Geo dengan kaku mengangguk dan tersenyum sopan. Ia masih menunggu ayah dua anak itu untuk makan dulu, dirinya tahu sopan santun, jadi tidak akan mendahului orang yang lebih tua darinya.

Ketika Pak Indra sudah mulai makan, Geo baru berani memegang sendok dan garpunya.

Mereka berdua makan dengan tenang dan tidak ada satu kata pun terucap dari keduanya. Itu membuat Geo ingin segera menyelesaikan acara makan ini dan membicarakan kepentingan Pak Indra padanya.

"Sudah selesai makan?"

Geo hampir saja tersedak ketika suara berat dari pria paruh baya di hadapannya terdengar. Geo segera menyelesaikan minumnya dan meletakkan gelas tersebut di meja.

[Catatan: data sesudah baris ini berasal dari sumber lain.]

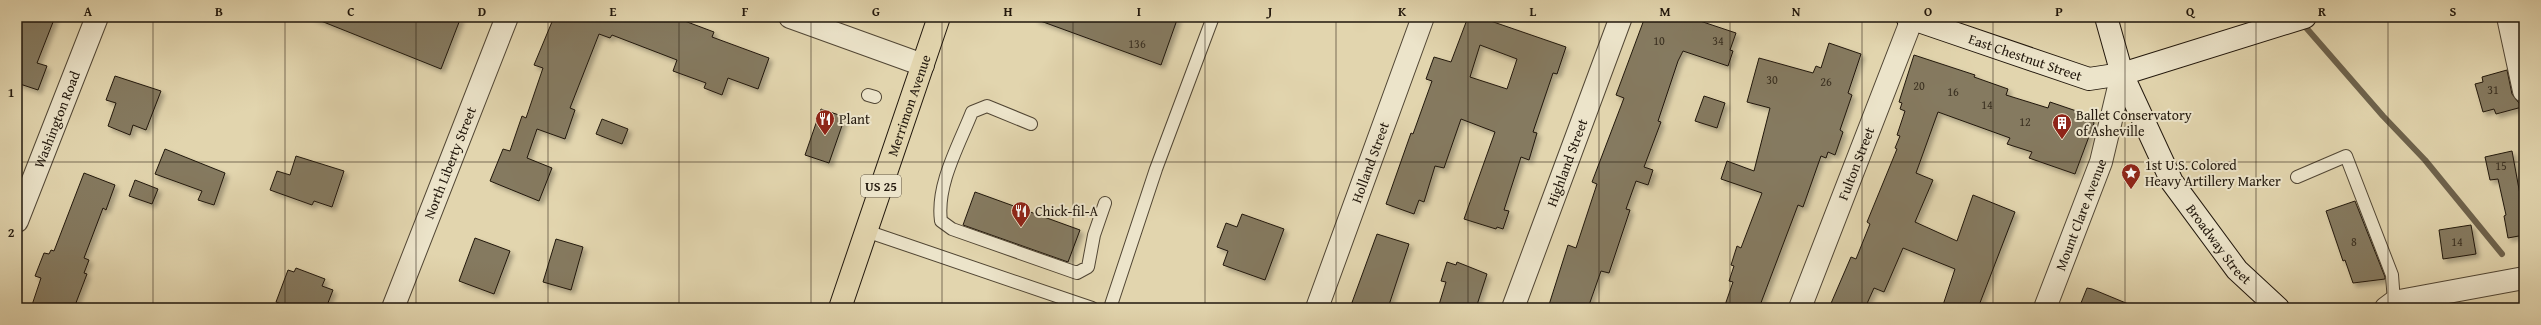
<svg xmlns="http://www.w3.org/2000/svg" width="2541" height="325" font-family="'Gentium Book Plus',serif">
<defs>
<filter id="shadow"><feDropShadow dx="3.5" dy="3.5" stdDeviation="2" flood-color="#0004"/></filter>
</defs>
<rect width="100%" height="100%" fill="#e2d5ae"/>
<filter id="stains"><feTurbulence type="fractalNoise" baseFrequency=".005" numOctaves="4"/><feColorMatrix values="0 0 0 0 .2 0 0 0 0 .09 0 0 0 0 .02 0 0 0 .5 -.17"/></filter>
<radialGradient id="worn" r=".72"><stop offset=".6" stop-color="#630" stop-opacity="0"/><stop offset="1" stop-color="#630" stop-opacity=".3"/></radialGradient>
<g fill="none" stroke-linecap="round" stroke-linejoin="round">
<path stroke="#6d624c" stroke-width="6" d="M2302 23 2383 116 2425 160 2502 254"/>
</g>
<path fill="#857a60" stroke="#21170c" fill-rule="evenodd" filter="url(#shadow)" d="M17 17H55L37 63 47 66 38 90 17 83Z
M311 17H461L441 69Z
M554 17H683L682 20 714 32 712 37 769 58 758 89 728 78 722 95 704 88 706 83 673 71 677 60 612 35 610 38 599 34 570 108 575 110 565 139 537 129 527 158 552 168 539 201 490 181 503 149 510 151 522 116 526 118 543 68 534 65Z
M1035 17H1178L1161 65 1035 19Z
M1468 17H1479L1566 47 1557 74 1553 73 1533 132 1537 133 1529 160 1521 157 1504 210 1509 211 1503 229 1497 227 1496 229 1464 219 1495 132 1461 119 1444 168 1435 166 1424 202 1419 200 1414 214 1386 204 1411 133 1413 134 1432 81 1426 79 1434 57 1451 62ZM1480 45 1517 59 1507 89 1470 77Z
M1645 17H1688L1736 33 1730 50 1733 51 1728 66 1683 51 1678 61 1658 121 1661 122 1644 167 1653 170 1648 185 1636 181 1626 209 1630 210 1609 273 1601 271 1588 308H1548L1568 245 1576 248 1597 184 1592 182 1624 98 1616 95Z
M1829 43 1861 54 1848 93 1852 95 1840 130 1843 132 1835 155 1828 152 1826 158 1821 156 1803 207 1798 205 1759 308H1724L1733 282 1729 281 1734 266 1731 265 1737 246 1741 248 1762 193 1721 179 1727 161 1754 171 1770 108 1747 102 1759 58 1813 73 1816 66 1821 68Z
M1914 55 1975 75 1974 77 2008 89 2006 95 2048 108 2050 102 2091 116 2094 123 2075 174 2029 158 2032 152 2007 144 2010 138 1938 112 1916 173 1933 180 1915 222 1957 241 1973 195 2015 212 1978 308H1942L1955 269 1903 248 1884 292 1874 288 1865 308H1829L1851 257 1856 259 1870 224 1867 222 1897 149 1895 148 1900 136 1897 135 1905 111 1900 109 1902 103 1899 102Z
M2507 70 2512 94 2522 107 2496 114 2494 109 2483 112 2475 84 2483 82 2482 77Z
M115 76 161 91 146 130 133 125 130 135 108 126 116 103 106 100Z
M1704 96 1725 103 1717 128 1695 121Z
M821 109 845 117 829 163 805 155Z
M602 119 628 129 622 144 596 134Z
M165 149 225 173 214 205 198 200 202 191 155 174Z
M2512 151 2521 200H2524V235L2508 238 2504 216 2506 215 2498 179 2490 180 2485 157Z
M296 156 344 171 332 207 314 201 312 205 270 190 277 171 290 175Z
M84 173 115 185 106 210 103 208 84 258 89 260 84 273 87 274 74 308H31L41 278 35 276 44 253 49 254 51 250 54 251Z
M135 180 158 189 152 204 129 196Z
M975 192 1080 230 1068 262 963 225Z
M2355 201 2385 277V279L2353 283 2345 260 2343 261 2326 211Z
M1242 214 1284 229 1265 280 1223 265 1228 251 1217 247 1226 223 1237 227Z
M2471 225 2476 254 2443 259 2439 230Z
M1377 234 1409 244 1388 308H1350Z
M475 238 510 251 494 294 459 281Z
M556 239 583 247 571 290 543 282Z
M1447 262 1456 265 1457 262 1487 274 1476 308H1438L1446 282 1441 281Z
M296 268 325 279 322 286 333 290 326 308H280L282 304 276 302 288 270 294 272Z
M2087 288 2092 289 2138 308H2079Z"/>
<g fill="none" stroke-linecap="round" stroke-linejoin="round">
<defs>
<path id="lane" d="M868 95 875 97
M1031 124 987 106 972 112C959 145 936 185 941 221L952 229 1077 273 1088 267 1094 235 1105 203
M2297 177 2346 156 2392 275 2394 302
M866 231 1092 308
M1110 308 1156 169 1213 17"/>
<g id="street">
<path d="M790 17 923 65"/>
<path d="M2508 17 2524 91"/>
<path id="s1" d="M17 221 97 17"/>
<path id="s2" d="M393 308 507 17"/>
<path id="s3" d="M1317 308 1423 17"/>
<path id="s4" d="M1513 308 1621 17"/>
<path id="s5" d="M1800 308 1912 19"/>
<path id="s6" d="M2045 308 2101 162 2122 74"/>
<path d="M2386 308 2394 302 2524 278"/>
</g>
<g id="secondary">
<path id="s7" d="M1907 17 2089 79 2122 74 2305 17"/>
<path id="s8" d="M2106 17 2122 74 2172 182 2237 270 2278 308"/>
</g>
<g id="primary">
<path id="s9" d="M840 308 939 17"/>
</g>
</defs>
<use href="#lane" stroke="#514634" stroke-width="14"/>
<use href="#street" stroke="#514634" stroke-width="24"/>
<use href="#secondary" stroke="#21170c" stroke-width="24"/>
<use href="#primary" stroke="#21170c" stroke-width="24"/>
<use href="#lane" stroke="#ece4ca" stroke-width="12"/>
<use href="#street" stroke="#ece4ca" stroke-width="22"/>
<use href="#secondary" stroke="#ece4ca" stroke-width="22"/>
<use href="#primary" stroke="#e2d5ae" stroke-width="22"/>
</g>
<path fill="none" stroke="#21170c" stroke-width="1" stroke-opacity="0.55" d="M153 17V308M285 17V308M416 17V308M548 17V308M679 17V308M811 17V308M942 17V308M1073 17V308M1205 17V308M1336 17V308M1468 17V308M1599 17V308M1730 17V308M1862 17V308M1993 17V308M2125 17V308M2256 17V308M2388 17V308M17 162H2524"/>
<defs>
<symbol id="restaurant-pin" viewBox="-11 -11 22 30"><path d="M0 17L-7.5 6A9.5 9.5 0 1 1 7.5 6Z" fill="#8f2418" stroke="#ece4ca"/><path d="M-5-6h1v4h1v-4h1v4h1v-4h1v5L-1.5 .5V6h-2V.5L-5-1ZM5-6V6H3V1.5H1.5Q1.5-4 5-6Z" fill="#fff"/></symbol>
<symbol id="building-pin" viewBox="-11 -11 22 30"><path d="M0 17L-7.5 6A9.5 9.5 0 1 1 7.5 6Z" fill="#8f2418" stroke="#ece4ca"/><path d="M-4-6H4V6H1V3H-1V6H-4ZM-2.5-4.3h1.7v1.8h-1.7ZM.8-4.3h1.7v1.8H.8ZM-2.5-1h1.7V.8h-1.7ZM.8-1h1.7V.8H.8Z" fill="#fff"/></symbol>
<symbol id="sight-pin" viewBox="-11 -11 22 30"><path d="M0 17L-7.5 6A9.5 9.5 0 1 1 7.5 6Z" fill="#8f2418" stroke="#ece4ca"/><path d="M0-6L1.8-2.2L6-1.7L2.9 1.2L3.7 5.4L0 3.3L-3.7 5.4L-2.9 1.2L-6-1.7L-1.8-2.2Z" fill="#fff"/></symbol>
</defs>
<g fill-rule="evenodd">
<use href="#restaurant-pin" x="814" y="108" width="22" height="30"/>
<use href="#building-pin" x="2051" y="112" width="22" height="30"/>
<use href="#sight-pin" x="2120" y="162" width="22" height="30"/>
<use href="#restaurant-pin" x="1010" y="200" width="22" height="30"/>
</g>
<g text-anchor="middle" stroke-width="4" stroke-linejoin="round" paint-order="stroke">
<g font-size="12" fill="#3a3021">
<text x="1659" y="45">10</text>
<text x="1718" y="45">34</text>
<text x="1137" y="48">136</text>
<text x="1772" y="84">30</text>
<text x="1826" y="86">26</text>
<text x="1919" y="90">20</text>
<text x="2493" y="94">31</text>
<text x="1953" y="96">16</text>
<text x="1987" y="109">14</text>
<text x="2025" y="126">12</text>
<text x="2501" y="170">15</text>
<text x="2354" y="246">8</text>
<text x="2457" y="246">14</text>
</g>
<rect fill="#ece4ca" stroke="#5e5445" stroke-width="1" x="861" y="175" width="40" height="22" rx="3"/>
<g font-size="13" font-weight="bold" fill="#21170c">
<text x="881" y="191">US 25</text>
</g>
<g font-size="14" fill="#21170c" stroke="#ece4ca">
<text dy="5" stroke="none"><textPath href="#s7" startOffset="125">East Chestnut Street</textPath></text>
<text dy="5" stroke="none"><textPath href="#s9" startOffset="214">Merrimon Avenue</textPath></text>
<text dy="5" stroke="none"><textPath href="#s1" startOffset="109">Washington Road</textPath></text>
<text dy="5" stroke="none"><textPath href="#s3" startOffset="155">Holland Street</textPath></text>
<text dy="5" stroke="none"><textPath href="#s4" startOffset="155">Highland Street</textPath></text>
<text dy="5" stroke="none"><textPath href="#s2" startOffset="156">North Liberty Street</textPath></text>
<text dy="5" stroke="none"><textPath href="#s5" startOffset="155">Fulton Street</textPath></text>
<text dy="5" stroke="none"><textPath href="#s6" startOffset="100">Mount Clare Avenue</textPath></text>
<text dy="5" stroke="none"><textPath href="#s8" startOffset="256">Broadway Street</textPath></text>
</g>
<g font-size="14" fill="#21170c" stroke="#ece4ca" text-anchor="start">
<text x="2076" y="120">Ballet Conservatory<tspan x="2076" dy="16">of Asheville</tspan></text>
<text x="839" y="124">Plant</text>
<text x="2145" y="170">1st U.S. Colored<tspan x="2145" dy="16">Heavy Artillery Marker</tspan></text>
<text x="1035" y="216">Chick-fil-A</text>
</g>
</g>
<rect width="2541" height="325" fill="none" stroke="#e2d5ae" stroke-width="44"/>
<rect x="22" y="22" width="2497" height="281" fill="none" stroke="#21170c" stroke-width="1.5"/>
<g font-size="13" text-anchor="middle" font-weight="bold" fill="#21170c">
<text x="88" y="16">A</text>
<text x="219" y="16">B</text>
<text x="351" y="16">C</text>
<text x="482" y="16">D</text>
<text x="613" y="16">E</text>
<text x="745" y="16">F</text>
<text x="876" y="16">G</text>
<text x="1008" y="16">H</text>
<text x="1139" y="16">I</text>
<text x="1270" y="16">J</text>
<text x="1402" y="16">K</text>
<text x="1533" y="16">L</text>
<text x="1665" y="16">M</text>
<text x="1796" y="16">N</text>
<text x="1928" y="16">O</text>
<text x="2059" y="16">P</text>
<text x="2190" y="16">Q</text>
<text x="2322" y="16">R</text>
<text x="2453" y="16">S</text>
<text x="11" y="97">1</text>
<text x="11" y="237">2</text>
</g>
<rect width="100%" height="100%" filter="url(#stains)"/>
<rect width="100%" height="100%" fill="url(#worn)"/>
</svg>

"Sudah, om." Jawabnya. Ia melihat ke arah piringnya yang sudah bersih, sementara milik pak Indra masih ada sisa. Namun sepertinya, pak Indra sudah selesai dan tidak akan makan lagi.

"Baiklah." Pria paruh baya itu menegakkan duduknya. Kakinya bersila dengan baik –itu membuat Geo bertambah gugup. Ia semakin penasaran mengenai apa yang akan dibicarakan oleh ayahnya Ardan.

"Om mau berbicara serius denganmu, anak muda."

Remaja 16 tahun itu meneguk ludahnya ketika pak Indra memandangnya dengan cukup serius –ini benar-benar membuatnya gugup.

"Ya, om." Apa pekerjaan yang akan diberikan om Indra begitu sulit hingga seserius ini? –pikir Geo.

"Om tidak ingin basa-basi." Pria awal 50 tahunan itu menghela napas panjang sebelum meneruskan ucapannya, "bisakah kau pergi dari kota ini?"

Sejenak, Geo tidak bisa mencerna dengan ucapan Pak Indra padanya. Ia mungkin merasa bahwa dirinya salah dengar, tapi sepertinya tidak sama sekali.

"Ap –apa?" Remaja itu terbata saat bersuara, "maksud Anda, saya harus pergi?"

"Ya. Pergi yang jauh. Pindah sekolah dan jangan menampakkan diri di hadapan kedua putraku."

Dahi Geo berkerut dalam. Ia semakin bingung dengan pernyataan yang keluar dari mulut pria paruh baya itu. Kenapa tiba-tiba membicarakan tentang Ardan dan Rayan?

"Tunggu, om..." Geo mengangkat tangannya dan memberi tanda agar Pak Indra menghentikan ucapannya sejenak, "maksud om apa? Saya disuruh menjauhi Ardan dan kak Rayan?"

"Ya." Jawabnya dengan mantap. "Kamu jangan pura-pura tidak tahu, nak. Om sudah tahu semuanya." Kedua tangan pria itu dilipat di depan dada. Tatapan matanya yang semula teduh, kini memandang Geo dengan cukup sinis.

"Maaf. Saya sama sekali tidak tahu maksud om."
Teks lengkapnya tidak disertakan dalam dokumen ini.